(Records from a dataset)
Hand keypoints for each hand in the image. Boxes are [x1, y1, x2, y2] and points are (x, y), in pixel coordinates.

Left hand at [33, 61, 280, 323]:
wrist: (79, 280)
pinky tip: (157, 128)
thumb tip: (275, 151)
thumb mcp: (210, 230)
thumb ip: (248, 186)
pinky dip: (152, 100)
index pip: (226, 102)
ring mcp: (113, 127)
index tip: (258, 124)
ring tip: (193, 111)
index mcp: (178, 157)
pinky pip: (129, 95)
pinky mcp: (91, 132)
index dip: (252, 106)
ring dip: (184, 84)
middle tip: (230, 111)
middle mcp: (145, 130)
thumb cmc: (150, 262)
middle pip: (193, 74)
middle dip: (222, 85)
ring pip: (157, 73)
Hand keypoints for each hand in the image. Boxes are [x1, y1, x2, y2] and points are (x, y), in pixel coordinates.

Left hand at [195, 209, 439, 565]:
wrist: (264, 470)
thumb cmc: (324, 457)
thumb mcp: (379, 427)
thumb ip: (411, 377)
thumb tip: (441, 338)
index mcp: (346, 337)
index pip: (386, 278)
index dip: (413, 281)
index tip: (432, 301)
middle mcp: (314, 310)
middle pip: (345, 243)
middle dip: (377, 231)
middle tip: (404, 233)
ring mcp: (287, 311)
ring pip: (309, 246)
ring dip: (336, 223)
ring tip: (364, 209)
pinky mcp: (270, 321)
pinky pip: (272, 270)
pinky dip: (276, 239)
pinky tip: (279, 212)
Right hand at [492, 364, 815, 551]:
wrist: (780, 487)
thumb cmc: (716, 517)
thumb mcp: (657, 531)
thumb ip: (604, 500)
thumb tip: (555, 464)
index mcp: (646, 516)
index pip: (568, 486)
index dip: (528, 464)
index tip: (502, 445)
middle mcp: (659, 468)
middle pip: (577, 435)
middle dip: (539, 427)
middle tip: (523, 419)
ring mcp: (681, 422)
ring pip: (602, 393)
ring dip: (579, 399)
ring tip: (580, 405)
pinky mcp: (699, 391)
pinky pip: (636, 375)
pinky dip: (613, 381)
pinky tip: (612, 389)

==

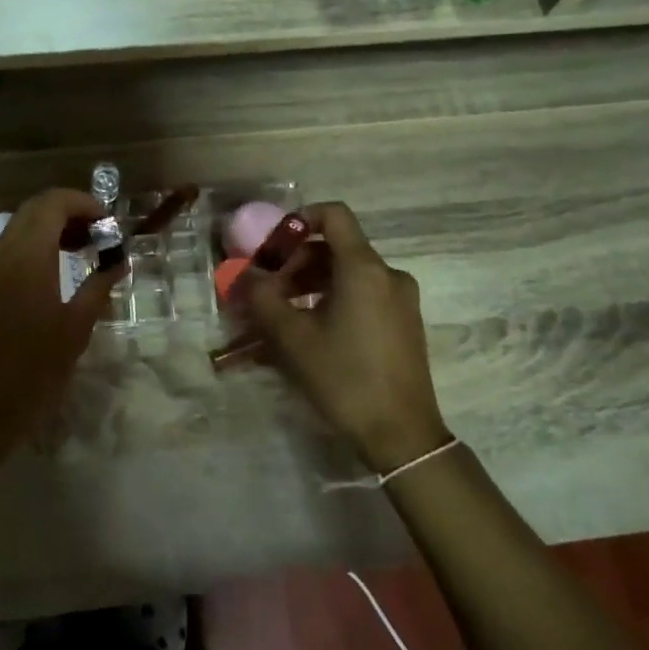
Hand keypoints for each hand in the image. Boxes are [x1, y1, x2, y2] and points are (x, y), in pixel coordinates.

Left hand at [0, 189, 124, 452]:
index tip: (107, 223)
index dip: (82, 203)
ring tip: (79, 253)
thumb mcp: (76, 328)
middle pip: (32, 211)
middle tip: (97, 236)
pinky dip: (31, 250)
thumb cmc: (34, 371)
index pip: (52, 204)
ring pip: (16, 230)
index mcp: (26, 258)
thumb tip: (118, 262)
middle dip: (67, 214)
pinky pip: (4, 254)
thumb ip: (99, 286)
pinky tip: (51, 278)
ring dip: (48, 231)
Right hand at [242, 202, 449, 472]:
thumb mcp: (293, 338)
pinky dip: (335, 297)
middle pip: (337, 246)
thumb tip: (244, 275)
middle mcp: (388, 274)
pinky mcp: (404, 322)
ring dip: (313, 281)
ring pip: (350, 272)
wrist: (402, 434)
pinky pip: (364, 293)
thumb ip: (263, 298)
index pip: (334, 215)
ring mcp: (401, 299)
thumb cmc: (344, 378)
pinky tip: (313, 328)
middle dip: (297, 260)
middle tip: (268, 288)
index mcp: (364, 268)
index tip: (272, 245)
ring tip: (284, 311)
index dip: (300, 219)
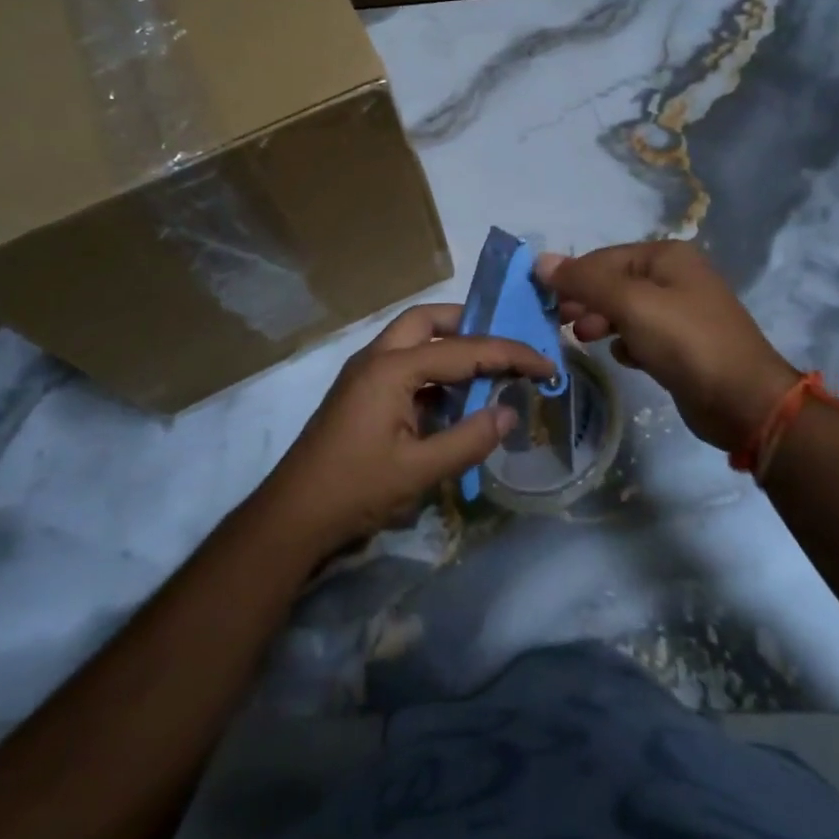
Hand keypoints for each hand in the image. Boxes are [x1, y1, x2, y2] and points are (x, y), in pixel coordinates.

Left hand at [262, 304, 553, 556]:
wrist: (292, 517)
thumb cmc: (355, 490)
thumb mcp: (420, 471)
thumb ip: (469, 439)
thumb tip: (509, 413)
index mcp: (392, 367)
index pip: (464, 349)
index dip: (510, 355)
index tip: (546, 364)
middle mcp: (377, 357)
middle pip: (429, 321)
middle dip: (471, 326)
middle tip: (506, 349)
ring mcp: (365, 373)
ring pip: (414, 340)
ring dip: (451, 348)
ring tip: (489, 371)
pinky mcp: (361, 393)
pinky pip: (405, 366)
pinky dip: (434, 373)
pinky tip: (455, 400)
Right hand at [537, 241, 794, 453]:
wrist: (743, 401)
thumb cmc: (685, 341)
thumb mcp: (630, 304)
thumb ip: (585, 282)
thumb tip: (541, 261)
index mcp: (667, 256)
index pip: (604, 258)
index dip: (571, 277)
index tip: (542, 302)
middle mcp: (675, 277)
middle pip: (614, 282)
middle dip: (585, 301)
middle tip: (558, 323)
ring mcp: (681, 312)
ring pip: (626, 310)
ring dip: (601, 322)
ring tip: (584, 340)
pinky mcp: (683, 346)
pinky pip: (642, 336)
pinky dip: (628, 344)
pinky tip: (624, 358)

---

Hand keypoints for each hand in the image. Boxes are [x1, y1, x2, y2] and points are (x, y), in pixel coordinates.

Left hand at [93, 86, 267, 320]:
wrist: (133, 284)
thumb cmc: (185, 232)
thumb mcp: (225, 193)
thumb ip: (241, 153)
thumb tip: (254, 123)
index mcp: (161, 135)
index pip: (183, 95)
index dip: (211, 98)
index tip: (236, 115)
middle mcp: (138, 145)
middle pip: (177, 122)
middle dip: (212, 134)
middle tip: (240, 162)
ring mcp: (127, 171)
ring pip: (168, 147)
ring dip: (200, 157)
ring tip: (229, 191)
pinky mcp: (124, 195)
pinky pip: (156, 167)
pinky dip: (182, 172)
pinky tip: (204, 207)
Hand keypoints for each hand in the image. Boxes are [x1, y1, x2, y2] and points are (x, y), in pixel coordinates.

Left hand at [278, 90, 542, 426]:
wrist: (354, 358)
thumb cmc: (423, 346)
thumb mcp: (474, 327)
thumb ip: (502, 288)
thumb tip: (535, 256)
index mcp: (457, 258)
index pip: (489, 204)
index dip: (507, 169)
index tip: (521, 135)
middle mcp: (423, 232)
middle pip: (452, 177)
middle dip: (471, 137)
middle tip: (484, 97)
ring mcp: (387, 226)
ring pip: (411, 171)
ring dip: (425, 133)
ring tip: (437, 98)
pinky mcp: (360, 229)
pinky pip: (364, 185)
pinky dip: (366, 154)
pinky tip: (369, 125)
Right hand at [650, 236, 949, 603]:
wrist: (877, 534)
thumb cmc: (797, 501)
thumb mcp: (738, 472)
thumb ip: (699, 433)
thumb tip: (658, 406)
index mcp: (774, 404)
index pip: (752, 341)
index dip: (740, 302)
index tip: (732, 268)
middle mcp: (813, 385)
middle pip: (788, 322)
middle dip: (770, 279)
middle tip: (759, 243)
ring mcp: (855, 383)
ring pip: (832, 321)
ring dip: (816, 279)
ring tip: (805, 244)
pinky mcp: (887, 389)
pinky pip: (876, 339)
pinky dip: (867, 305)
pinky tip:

- [PROMPT] Your answer should be the lines above from the one containing "index pip: (226, 102)" through the one containing "pinky tip: (612, 389)", copied exactly and with both ends kept.

- [FINISHED EXERCISE]
index pip: (226, 102)
ring mcp: (113, 127)
index tip: (258, 124)
ring tip: (193, 111)
index mcp: (178, 157)
pinky pip: (129, 95)
pinky mcp: (91, 132)
index dip: (252, 106)
ring dip: (184, 84)
middle tip: (230, 111)
middle mcp: (145, 130)
thumb cmc: (150, 262)
middle pip: (193, 74)
middle dip: (222, 85)
ring pip: (157, 73)
Hand keypoints for each hand in the image. Boxes are [x1, y1, x2, y2] and points are (x, y), in pixel coordinates.

Left hand at [195, 209, 439, 565]:
wrist: (264, 470)
thumb cmc: (324, 457)
thumb mcp: (379, 427)
thumb ip: (411, 377)
thumb tip: (441, 338)
index mcp: (346, 337)
index pip: (386, 278)
index dip: (413, 281)
index tip: (432, 301)
middle mcp: (314, 310)
middle pip: (345, 243)
middle dip: (377, 231)
middle tip: (404, 233)
ring mcp: (287, 311)
ring pip: (309, 246)
ring dip: (336, 223)
ring tip: (364, 209)
pinky mcp: (270, 321)
pinky pip: (272, 270)
pinky dip: (276, 239)
pinky tip: (279, 212)
Right hand at [492, 364, 815, 551]:
wrist: (780, 487)
thumb cmc: (716, 517)
thumb mcp: (657, 531)
thumb ip: (604, 500)
thumb tip: (555, 464)
index mcp: (646, 516)
index pip: (568, 486)
index dip: (528, 464)
index tip: (502, 445)
middle mcp: (659, 468)
middle pip: (577, 435)
middle dip: (539, 427)
middle tip: (523, 419)
ring mcp: (681, 422)
ring pip: (602, 393)
ring dip: (579, 399)
ring tip: (580, 405)
pinky mcp: (699, 391)
pinky pip: (636, 375)
pinky dip: (613, 381)
pinky tip: (612, 389)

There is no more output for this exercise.